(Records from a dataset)
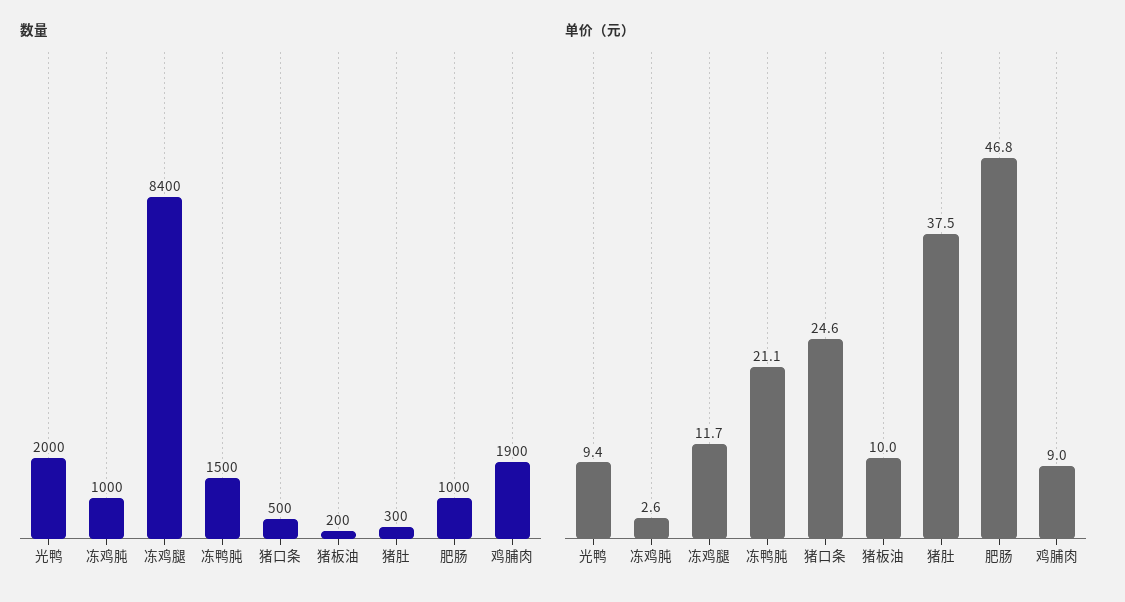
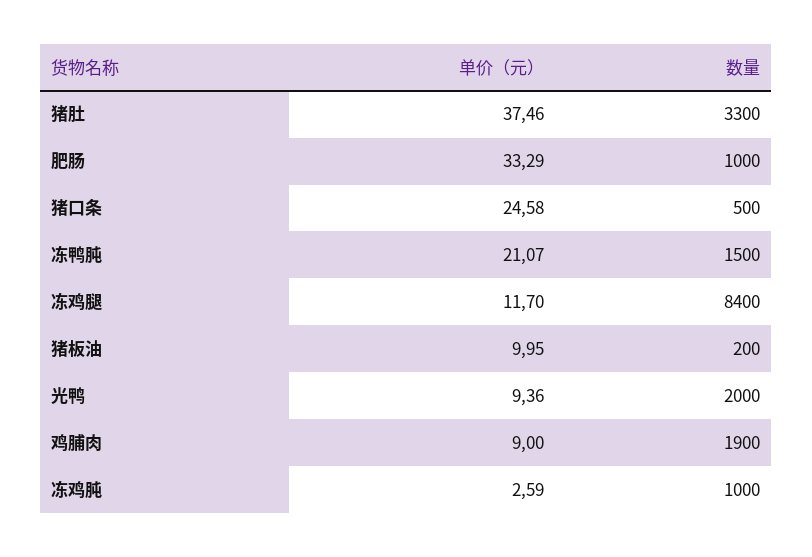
  {
    "数量": {
      "光鸭": 2000,
      "冻鸡肫": 1000,
      "冻鸡腿": 8400,
      "冻鸭肫": 1500,
      "猪口条": 500,
      "猪板油": 200,
-     "猪肚": 300,
+     "猪肚": 3300,
      "肥肠": 1000,
      "鸡脯肉": 1900
    },
    "单价（元）": {
      "光鸭": 9.36,
      "冻鸡肫": 2.59,
      "冻鸡腿": 11.7,
      "冻鸭肫": 21.07,
      "猪口条": 24.58,
      "猪板油": 9.95,
      "猪肚": 37.46,
-     "肥肠": 46.8,
+     "肥肠": 33.29,
      "鸡脯肉": 9
    }
  }

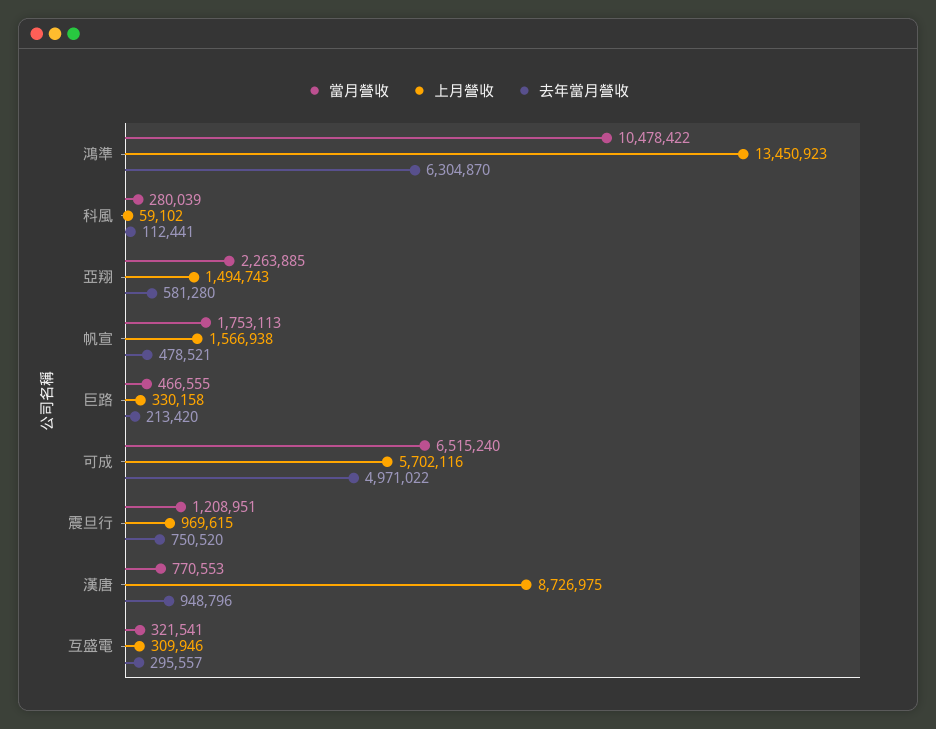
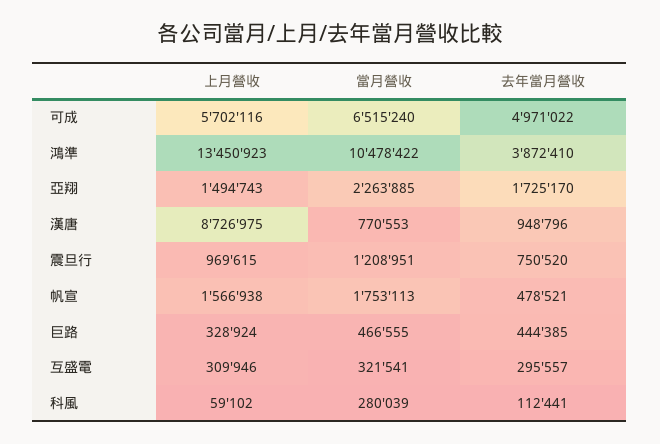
  {
    "當月營收": {
      "鴻準": 10478422,
      "科風": 280039,
      "亞翔": 2263885,
      "帆宣": 1753113,
      "巨路": 466555,
      "可成": 6515240,
      "震旦行": 1208951,
      "漢唐": 770553,
      "互盛電": 321541
    },
    "上月營收": {
      "鴻準": 13450923,
      "科風": 59102,
      "亞翔": 1494743,
      "帆宣": 1566938,
-     "巨路": 330158,
+     "巨路": 328924,
      "可成": 5702116,
      "震旦行": 969615,
      "漢唐": 8726975,
      "互盛電": 309946
    },
    "去年當月營收": {
-     "鴻準": 6304870,
+     "鴻準": 3872410,
      "科風": 112441,
-     "亞翔": 581280,
+     "亞翔": 1725170,
      "帆宣": 478521,
-     "巨路": 213420,
+     "巨路": 444385,
      "可成": 4971022,
      "震旦行": 750520,
      "漢唐": 948796,
      "互盛電": 295557
    }
  }

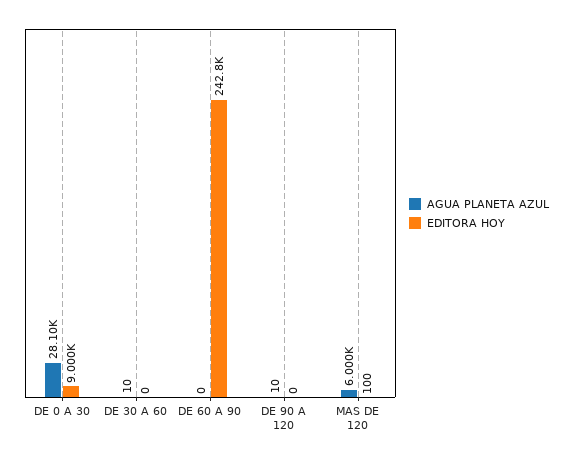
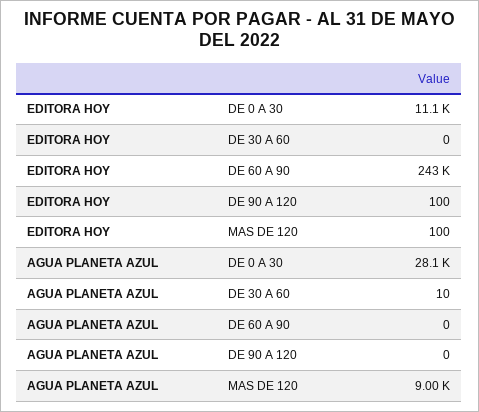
  {
    "AGUA PLANETA AZUL": {
      "DE 0 A 30": 28100,
      "DE 30 A 60": 10,
      "DE 60 A 90": 0,
-     "DE 90 A 120": 10,
+     "DE 90 A 120": 0,
-     "MAS DE 120": 6000
+     "MAS DE 120": 9000
    },
    "EDITORA HOY": {
-     "DE 0 A 30": 9000,
+     "DE 0 A 30": 11100,
      "DE 30 A 60": 0,
      "DE 60 A 90": 242800,
-     "DE 90 A 120": 0,
+     "DE 90 A 120": 100,
      "MAS DE 120": 100
    }
  }

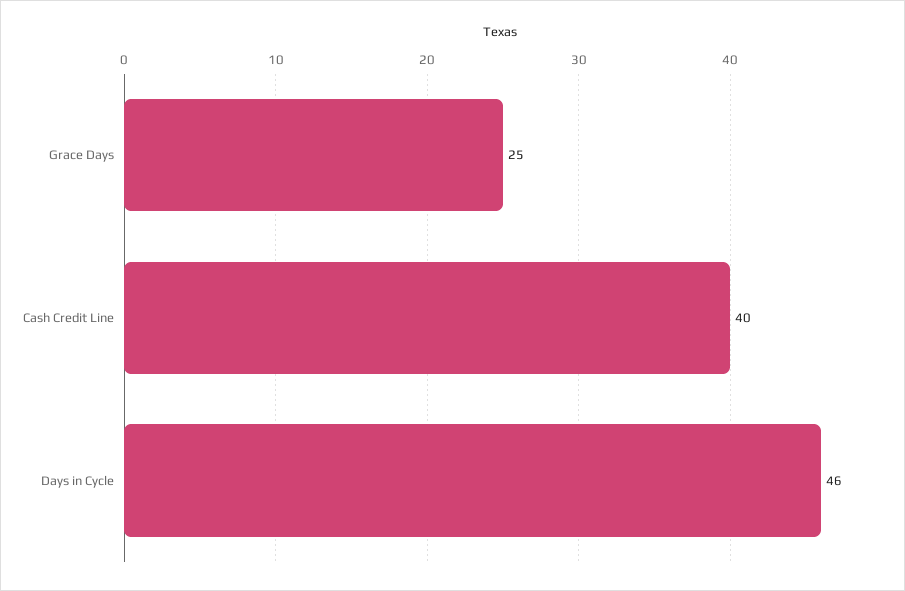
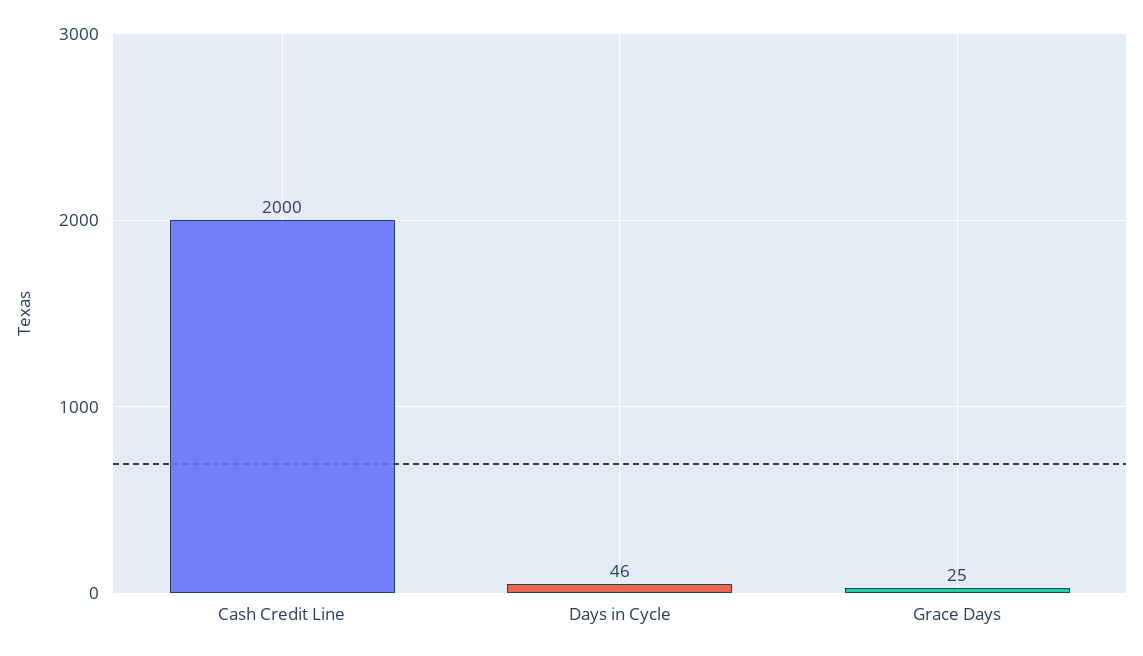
  {
    "Grace Days": 25,
-   "Cash Credit Line": 40,
+   "Cash Credit Line": 2000,
    "Days in Cycle": 46
  }

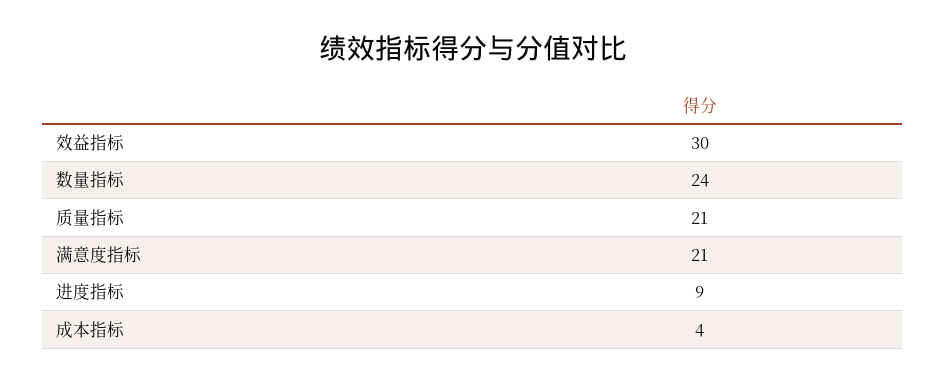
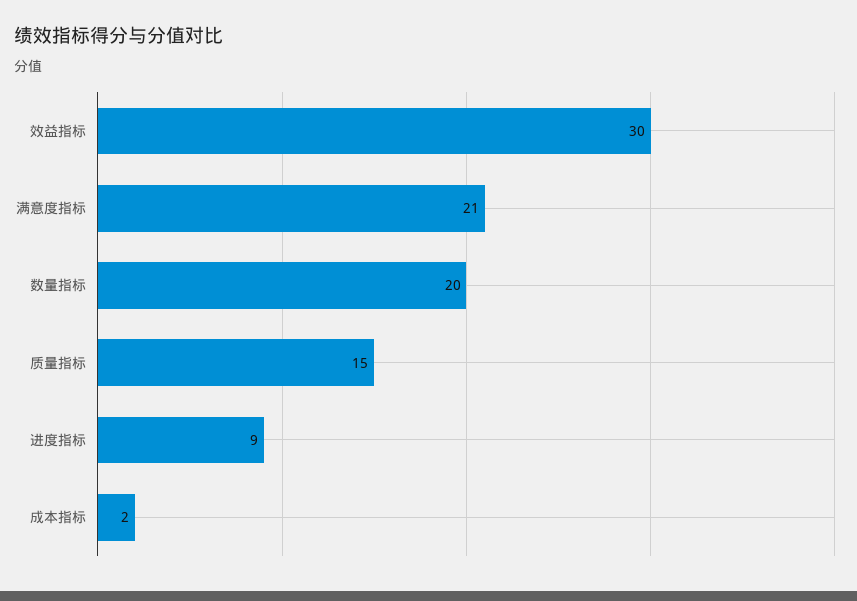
  {
    "效益指标": 30,
-   "数量指标": 24,
+   "数量指标": 20,
-   "质量指标": 21,
+   "质量指标": 15,
    "满意度指标": 21,
    "进度指标": 9,
-   "成本指标": 4
+   "成本指标": 2
  }

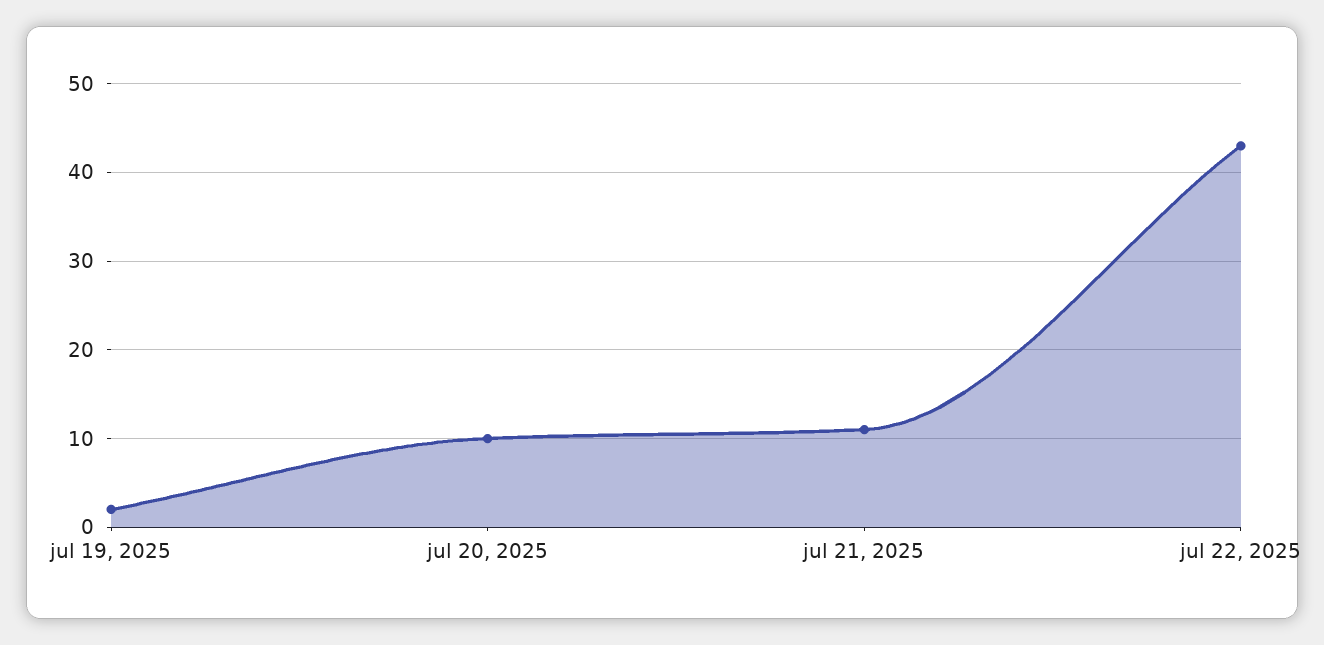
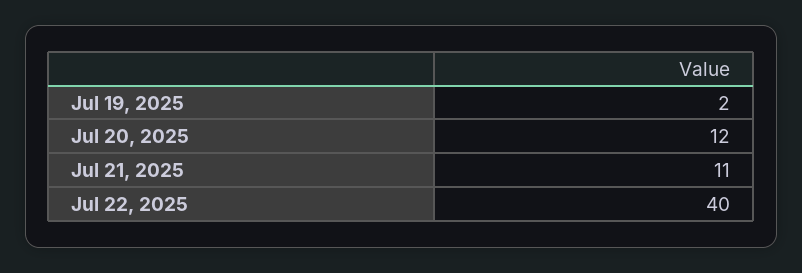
  {
    "jul 19, 2025": 2,
-   "jul 20, 2025": 10,
+   "jul 20, 2025": 12,
    "jul 21, 2025": 11,
-   "jul 22, 2025": 43
+   "jul 22, 2025": 40
  }

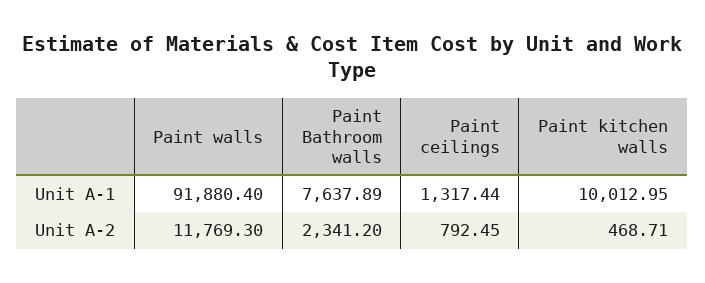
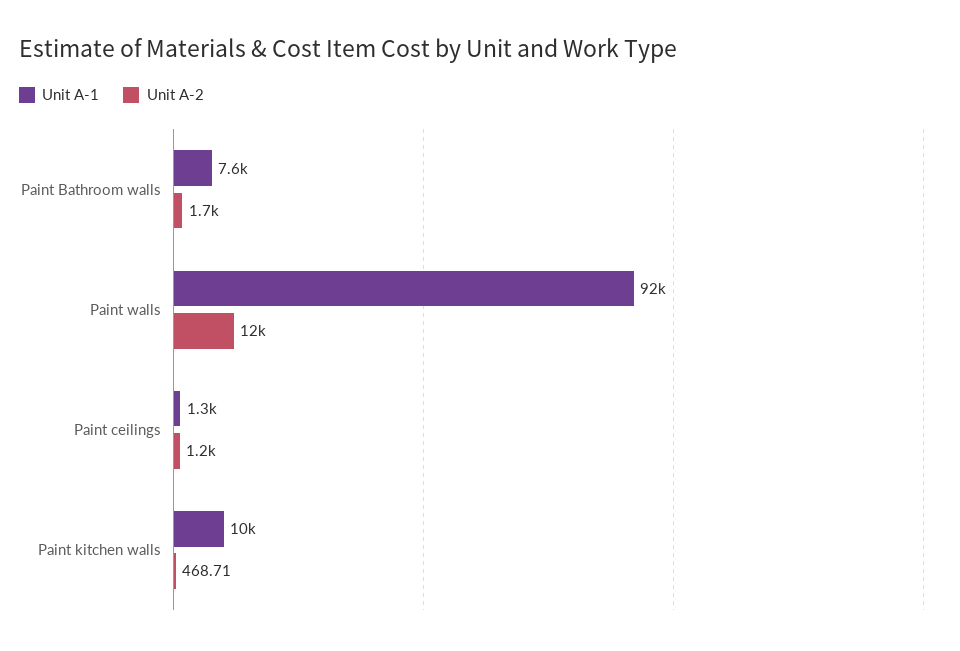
  {
    "Unit A-1": {
      "Paint walls": 91880.4,
      "Paint Bathroom walls": 7637.89,
      "Paint ceilings": 1317.44,
      "Paint kitchen walls": 10012.95
    },
    "Unit A-2": {
      "Paint walls": 11769.3,
-     "Paint Bathroom walls": 2341.2,
+     "Paint Bathroom walls": 1700,
-     "Paint ceilings": 792.45,
+     "Paint ceilings": 1200,
      "Paint kitchen walls": 468.71
    }
  }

> _THE PROBLEM_
Return all records above verbatim without their pictures.

> _THE ANSWER_
  {
    "数量": {
      "光鸭": 2000,
      "冻鸡肫": 1000,
      "冻鸡腿": 8400,
      "冻鸭肫": 1500,
      "猪口条": 500,
      "猪板油": 200,
-     "猪肚": 300,
+     "猪肚": 3300,
      "肥肠": 1000,
      "鸡脯肉": 1900
    },
    "单价（元）": {
      "光鸭": 9.36,
      "冻鸡肫": 2.59,
      "冻鸡腿": 11.7,
      "冻鸭肫": 21.07,
      "猪口条": 24.58,
      "猪板油": 9.95,
      "猪肚": 37.46,
-     "肥肠": 46.8,
+     "肥肠": 33.29,
      "鸡脯肉": 9
    }
  }

  {
    "當月營收": {
      "鴻準": 10478422,
      "科風": 280039,
      "亞翔": 2263885,
      "帆宣": 1753113,
      "巨路": 466555,
      "可成": 6515240,
      "震旦行": 1208951,
      "漢唐": 770553,
      "互盛電": 321541
    },
    "上月營收": {
      "鴻準": 13450923,
      "科風": 59102,
      "亞翔": 1494743,
      "帆宣": 1566938,
-     "巨路": 330158,
+     "巨路": 328924,
      "可成": 5702116,
      "震旦行": 969615,
      "漢唐": 8726975,
      "互盛電": 309946
    },
    "去年當月營收": {
-     "鴻準": 6304870,
+     "鴻準": 3872410,
      "科風": 112441,
-     "亞翔": 581280,
+     "亞翔": 1725170,
      "帆宣": 478521,
-     "巨路": 213420,
+     "巨路": 444385,
      "可成": 4971022,
      "震旦行": 750520,
      "漢唐": 948796,
      "互盛電": 295557
    }
  }

  {
    "AGUA PLANETA AZUL": {
      "DE 0 A 30": 28100,
      "DE 30 A 60": 10,
      "DE 60 A 90": 0,
-     "DE 90 A 120": 10,
+     "DE 90 A 120": 0,
-     "MAS DE 120": 6000
+     "MAS DE 120": 9000
    },
    "EDITORA HOY": {
-     "DE 0 A 30": 9000,
+     "DE 0 A 30": 11100,
      "DE 30 A 60": 0,
      "DE 60 A 90": 242800,
-     "DE 90 A 120": 0,
+     "DE 90 A 120": 100,
      "MAS DE 120": 100
    }
  }

  {
    "Grace Days": 25,
-   "Cash Credit Line": 40,
+   "Cash Credit Line": 2000,
    "Days in Cycle": 46
  }

  {
    "效益指标": 30,
-   "数量指标": 24,
+   "数量指标": 20,
-   "质量指标": 21,
+   "质量指标": 15,
    "满意度指标": 21,
    "进度指标": 9,
-   "成本指标": 4
+   "成本指标": 2
  }

  {
    "jul 19, 2025": 2,
-   "jul 20, 2025": 10,
+   "jul 20, 2025": 12,
    "jul 21, 2025": 11,
-   "jul 22, 2025": 43
+   "jul 22, 2025": 40
  }

  {
    "Unit A-1": {
      "Paint walls": 91880.4,
      "Paint Bathroom walls": 7637.89,
      "Paint ceilings": 1317.44,
      "Paint kitchen walls": 10012.95
    },
    "Unit A-2": {
      "Paint walls": 11769.3,
-     "Paint Bathroom walls": 2341.2,
+     "Paint Bathroom walls": 1700,
-     "Paint ceilings": 792.45,
+     "Paint ceilings": 1200,
      "Paint kitchen walls": 468.71
    }
  }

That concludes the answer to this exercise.